Além disso, “um governo maioritário é um bom para a capacidade do governo português em cumprir as metas do Plano de Recuperação e Resiliência (PRR)” uma vez que estes projetos “são cruciais para as perspetivas de crescimento de Portugal e para a melhoria a longo prazo do potencial da economia”.
Nesse sentido, a avaliadora da Moody’s observa que, nesta nova fase, a redução da dívida fica mais dependente do “potencial de crescimento a longo prazo do país” e que este “está dependente da implementação completa PRR de 2022 a 2026”.
Uma economia “mais robusta deve acelerar a dinâmica positiva da dívida; em 2021, pensamos que o peso da dívida de Portugal já começou a diminuir” pelo que “um potencial de crescimento mais forte deve apoiar a continuação desta tendência nos próximos anos”. “Até 2024, esperamos que o aumento da dívida relacionado com a pandemia tenha sido completamente revertido”.
O Fundo Monetário Internacional (FMI) é menos otimista quando estes desenvolvimentos: diz que só em 2026 é que o rácio da dívida regressa aos níveis pré-pandemia, de 2019.
A analista da Moody’s recorda que “os anteriores governos de Costa adotaram políticas orçamentais prudentes” e que “o país entrou na pandemia com uma posição orçamental equilibrada”. A agência de rating considera que o défice de 2021 terá ficado em 4,2% do PIB e que este ano seja possível baixar ainda mais, para 3,1%.
O grupo da Economist Intelligence Unit (EIU) que segue Portugal também diz que “o resultado das eleições irá assegurar a estabilidade política durante os próximos quatro anos e permitir a implementação efetiva dos fundos europeus”.
Além do mais, “a prudência orçamental continuará a ser uma prioridade para o governo e o PS continuará a procurar manter o défice orçamental e reduzir a dívida pública, que é de 130% do PIB, um dos níveis mais elevados da UE”.

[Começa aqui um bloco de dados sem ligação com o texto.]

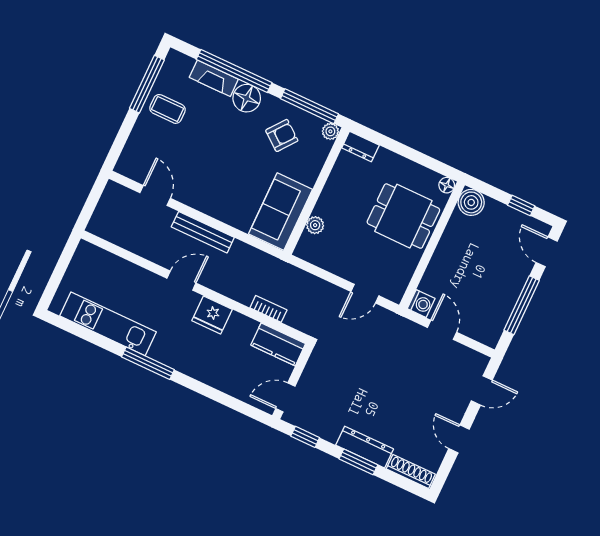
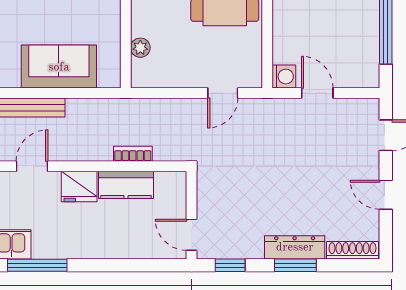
sofa: (280, 212) -> (59, 67), moved, turned 90
kitchen counter: (278, 344) -> (126, 185), moved
door: (285, 397) -> (192, 235), hinge flipped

Mas fica o aviso. “As características estruturais da economia atrasarão a recuperação em 2022, nomeadamente a dependência do turismo, o espaço orçamental limitado e a baixa produtividade”. Em todo o caso, “as medidas políticas europeias limitarão o risco de uma crise bancária ou de dívida soberana”, considera a EIU.
Recentemente, também o gabinete de estudos da Comissão do Mercado de Valores Mobiliários (CMVM) deixou avisos sobre o ambiente dos juros e da dívida. No seu novo outlook sobre riscos refere que a nível macroeconómico os “mais significativos” em 2022 são “a expectável normalização da política monetária”.